In her commencement address to the Marcella Niehoff School of Nursing Class of 2010, alumna Barbara Brodie—already regarded as a “living legend” within the nursing profession—delivered a simple but compelling message: Treat your patients with dignity, no matter their background.

“Dignity...signifies the human worth of an individual in the eyes of others and in their own estimation of who they are,” said Brodie, PhD, RN, FAAN, a 1957 graduate of Loyola’s Bachelor of Science in Nursing program. “Dignity is essential to our very being and enables us to face the world and maintain our place within it.”

That emphasis on the inherent worth of each person—instilled as Brodie cared for the poorest of Chicago’s poor during her clinicals—guided her throughout her career as a pioneer in the nurse practitioner movement, nurse practitioner education, and nursing history.

While Brodie spent decades at the University of Virginia, where she was founding director of the Eleanor Crowder Bjoring Center for Nursing Historical Inquiry, she maintained close ties to her alma mater until her death in February 2023.
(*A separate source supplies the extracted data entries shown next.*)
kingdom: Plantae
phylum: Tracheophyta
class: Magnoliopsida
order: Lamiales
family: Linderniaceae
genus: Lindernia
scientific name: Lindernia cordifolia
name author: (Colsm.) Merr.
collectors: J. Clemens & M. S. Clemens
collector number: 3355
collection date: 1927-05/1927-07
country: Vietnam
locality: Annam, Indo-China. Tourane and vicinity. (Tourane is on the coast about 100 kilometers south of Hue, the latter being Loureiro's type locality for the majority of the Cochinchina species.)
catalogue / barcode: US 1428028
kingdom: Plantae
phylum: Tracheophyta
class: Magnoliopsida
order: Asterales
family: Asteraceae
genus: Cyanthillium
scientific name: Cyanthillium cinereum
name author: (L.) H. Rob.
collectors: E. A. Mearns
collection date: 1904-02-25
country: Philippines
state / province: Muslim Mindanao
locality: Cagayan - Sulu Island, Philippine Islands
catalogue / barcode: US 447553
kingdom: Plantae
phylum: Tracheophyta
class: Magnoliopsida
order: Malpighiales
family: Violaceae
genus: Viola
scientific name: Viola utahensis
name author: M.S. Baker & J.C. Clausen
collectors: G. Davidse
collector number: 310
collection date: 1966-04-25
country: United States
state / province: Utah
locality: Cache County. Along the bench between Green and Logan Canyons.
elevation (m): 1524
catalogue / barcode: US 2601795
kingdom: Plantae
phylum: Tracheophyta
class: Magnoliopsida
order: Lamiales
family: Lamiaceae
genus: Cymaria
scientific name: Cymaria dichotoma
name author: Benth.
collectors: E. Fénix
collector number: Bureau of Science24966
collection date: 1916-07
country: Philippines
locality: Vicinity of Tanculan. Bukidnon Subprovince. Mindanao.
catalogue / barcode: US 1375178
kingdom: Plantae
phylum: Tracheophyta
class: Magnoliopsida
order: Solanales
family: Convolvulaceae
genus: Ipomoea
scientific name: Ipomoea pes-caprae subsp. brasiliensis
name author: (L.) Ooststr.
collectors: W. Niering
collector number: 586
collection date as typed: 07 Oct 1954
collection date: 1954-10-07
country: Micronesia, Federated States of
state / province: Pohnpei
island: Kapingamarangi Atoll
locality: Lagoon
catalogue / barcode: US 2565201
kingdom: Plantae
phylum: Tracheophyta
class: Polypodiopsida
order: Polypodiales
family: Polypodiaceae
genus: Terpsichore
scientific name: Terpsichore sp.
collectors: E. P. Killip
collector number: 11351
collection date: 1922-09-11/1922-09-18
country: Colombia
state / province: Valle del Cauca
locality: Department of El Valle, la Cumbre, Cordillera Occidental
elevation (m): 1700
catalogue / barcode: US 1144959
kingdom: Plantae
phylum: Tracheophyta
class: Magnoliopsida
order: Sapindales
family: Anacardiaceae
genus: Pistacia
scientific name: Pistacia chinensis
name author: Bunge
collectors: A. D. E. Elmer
She left a large gift to Loyola’s School of Nursing—one colleagues say reflects her commitment to teaching and mentoring the next generation, and to the school’s guiding principle of service to others.

“Barbara valued her undergraduate education at Loyola and always spoke enthusiastically about Loyola whenever she had the opportunity,” says Loyola Nursing Associate Professor Emerita Karen Egenes, EdD, RN. “She said it was important for undergraduates to absolutely love their school and stay attached to it, because it gave them their foundation in nursing.”

Brodie was a pioneer in the nurse practitioner movement, a mission inspired by her work with patients from under-resourced communities—particularly children—at the Cook County Hospital during her clinical experiences as a student and early career clinical practice.

“She was one of the first people who saw pediatric nurse practitioners as a way to bring health care access to lower-income groups that wouldn’t have had access to health care,” Egenes says.

But Brodie, who was named a “Living Legend” by the American Academy of Nursing in 2009 and received Loyola Nursing’s Damen Award in 2014 for leadership, is best known for her work in nursing history. She founded the American Association for the History of Nursing and urged schools to make the profession’s history a standard part of nursing school curricula.

“She said that the same issues in health care keep reemerging, and we have to learn from approaches used in the past if we want to move forward,” Egenes says. “She believed that the issues nurses identify and deal with over time are the ones that end up shaping health care policy.”